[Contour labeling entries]
----------

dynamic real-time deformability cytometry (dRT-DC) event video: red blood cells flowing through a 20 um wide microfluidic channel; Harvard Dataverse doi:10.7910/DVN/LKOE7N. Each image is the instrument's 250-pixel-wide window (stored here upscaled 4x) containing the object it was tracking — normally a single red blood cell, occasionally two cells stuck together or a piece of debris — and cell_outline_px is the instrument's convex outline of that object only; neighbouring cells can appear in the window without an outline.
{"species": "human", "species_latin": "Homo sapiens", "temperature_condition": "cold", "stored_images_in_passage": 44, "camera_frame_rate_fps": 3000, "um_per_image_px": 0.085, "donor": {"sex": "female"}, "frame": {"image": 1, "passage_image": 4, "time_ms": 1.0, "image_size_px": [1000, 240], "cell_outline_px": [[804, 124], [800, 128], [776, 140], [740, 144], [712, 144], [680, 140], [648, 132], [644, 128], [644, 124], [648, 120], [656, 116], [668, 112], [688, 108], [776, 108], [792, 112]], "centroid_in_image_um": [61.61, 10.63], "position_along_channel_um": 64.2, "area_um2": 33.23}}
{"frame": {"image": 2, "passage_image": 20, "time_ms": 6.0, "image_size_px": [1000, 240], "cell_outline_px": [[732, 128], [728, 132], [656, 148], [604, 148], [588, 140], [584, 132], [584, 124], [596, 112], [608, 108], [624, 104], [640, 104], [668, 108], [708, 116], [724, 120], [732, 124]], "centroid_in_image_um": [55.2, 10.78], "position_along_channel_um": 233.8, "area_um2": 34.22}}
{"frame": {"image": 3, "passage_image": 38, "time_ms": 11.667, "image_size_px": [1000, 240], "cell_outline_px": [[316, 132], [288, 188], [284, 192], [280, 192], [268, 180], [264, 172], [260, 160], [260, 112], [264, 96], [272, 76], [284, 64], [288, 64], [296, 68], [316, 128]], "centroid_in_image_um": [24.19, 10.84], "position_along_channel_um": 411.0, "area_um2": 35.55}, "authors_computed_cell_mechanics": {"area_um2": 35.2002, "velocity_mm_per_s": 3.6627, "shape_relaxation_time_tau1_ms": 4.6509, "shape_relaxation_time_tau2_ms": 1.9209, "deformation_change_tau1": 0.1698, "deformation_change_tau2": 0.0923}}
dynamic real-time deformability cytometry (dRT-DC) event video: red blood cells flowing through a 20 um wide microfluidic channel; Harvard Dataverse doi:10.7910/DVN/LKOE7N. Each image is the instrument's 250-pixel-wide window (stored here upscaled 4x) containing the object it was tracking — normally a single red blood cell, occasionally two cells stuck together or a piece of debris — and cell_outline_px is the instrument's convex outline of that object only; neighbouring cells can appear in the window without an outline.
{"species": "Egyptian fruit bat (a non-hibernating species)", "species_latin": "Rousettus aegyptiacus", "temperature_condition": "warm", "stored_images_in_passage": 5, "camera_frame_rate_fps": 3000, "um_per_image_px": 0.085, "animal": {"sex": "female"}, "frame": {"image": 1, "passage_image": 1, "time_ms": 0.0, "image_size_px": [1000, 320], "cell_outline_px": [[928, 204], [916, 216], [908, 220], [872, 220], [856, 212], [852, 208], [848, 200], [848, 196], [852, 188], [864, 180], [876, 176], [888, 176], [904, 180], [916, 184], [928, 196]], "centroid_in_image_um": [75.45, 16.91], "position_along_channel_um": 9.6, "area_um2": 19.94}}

----------

## Set exercise
Repeat the records exactly, including every line.

## Full solution
dynamic real-time deformability cytometry (dRT-DC) event video: red blood cells flowing through a 20 um wide microfluidic channel; Harvard Dataverse doi:10.7910/DVN/LKOE7N. Each image is the instrument's 250-pixel-wide window (stored here upscaled 4x) containing the object it was tracking — normally a single red blood cell, occasionally two cells stuck together or a piece of debris — and cell_outline_px is the instrument's convex outline of that object only; neighbouring cells can appear in the window without an outline.
{"species": "human", "species_latin": "Homo sapiens", "temperature_condition": "cold", "stored_images_in_passage": 44, "camera_frame_rate_fps": 3000, "um_per_image_px": 0.085, "donor": {"sex": "female"}, "frame": {"image": 1, "passage_image": 4, "time_ms": 1.0, "image_size_px": [1000, 240], "cell_outline_px": [[804, 124], [800, 128], [776, 140], [740, 144], [712, 144], [680, 140], [648, 132], [644, 128], [644, 124], [648, 120], [656, 116], [668, 112], [688, 108], [776, 108], [792, 112]], "centroid_in_image_um": [61.61, 10.63], "position_along_channel_um": 64.2, "area_um2": 33.23}}
{"frame": {"image": 2, "passage_image": 20, "time_ms": 6.0, "image_size_px": [1000, 240], "cell_outline_px": [[732, 128], [728, 132], [656, 148], [604, 148], [588, 140], [584, 132], [584, 124], [596, 112], [608, 108], [624, 104], [640, 104], [668, 108], [708, 116], [724, 120], [732, 124]], "centroid_in_image_um": [55.2, 10.78], "position_along_channel_um": 233.8, "area_um2": 34.22}}
{"frame": {"image": 3, "passage_image": 38, "time_ms": 11.667, "image_size_px": [1000, 240], "cell_outline_px": [[316, 132], [288, 188], [284, 192], [280, 192], [268, 180], [264, 172], [260, 160], [260, 112], [264, 96], [272, 76], [284, 64], [288, 64], [296, 68], [316, 128]], "centroid_in_image_um": [24.19, 10.84], "position_along_channel_um": 411.0, "area_um2": 35.55}, "authors_computed_cell_mechanics": {"area_um2": 35.2002, "velocity_mm_per_s": 3.6627, "shape_relaxation_time_tau1_ms": 4.6509, "shape_relaxation_time_tau2_ms": 1.9209, "deformation_change_tau1": 0.1698, "deformation_change_tau2": 0.0923}}
dynamic real-time deformability cytometry (dRT-DC) event video: red blood cells flowing through a 20 um wide microfluidic channel; Harvard Dataverse doi:10.7910/DVN/LKOE7N. Each image is the instrument's 250-pixel-wide window (stored here upscaled 4x) containing the object it was tracking — normally a single red blood cell, occasionally two cells stuck together or a piece of debris — and cell_outline_px is the instrument's convex outline of that object only; neighbouring cells can appear in the window without an outline.
{"species": "Egyptian fruit bat (a non-hibernating species)", "species_latin": "Rousettus aegyptiacus", "temperature_condition": "warm", "stored_images_in_passage": 5, "camera_frame_rate_fps": 3000, "um_per_image_px": 0.085, "animal": {"sex": "female"}, "frame": {"image": 1, "passage_image": 1, "time_ms": 0.0, "image_size_px": [1000, 320], "cell_outline_px": [[928, 204], [916, 216], [908, 220], [872, 220], [856, 212], [852, 208], [848, 200], [848, 196], [852, 188], [864, 180], [876, 176], [888, 176], [904, 180], [916, 184], [928, 196]], "centroid_in_image_um": [75.45, 16.91], "position_along_channel_um": 9.6, "area_um2": 19.94}}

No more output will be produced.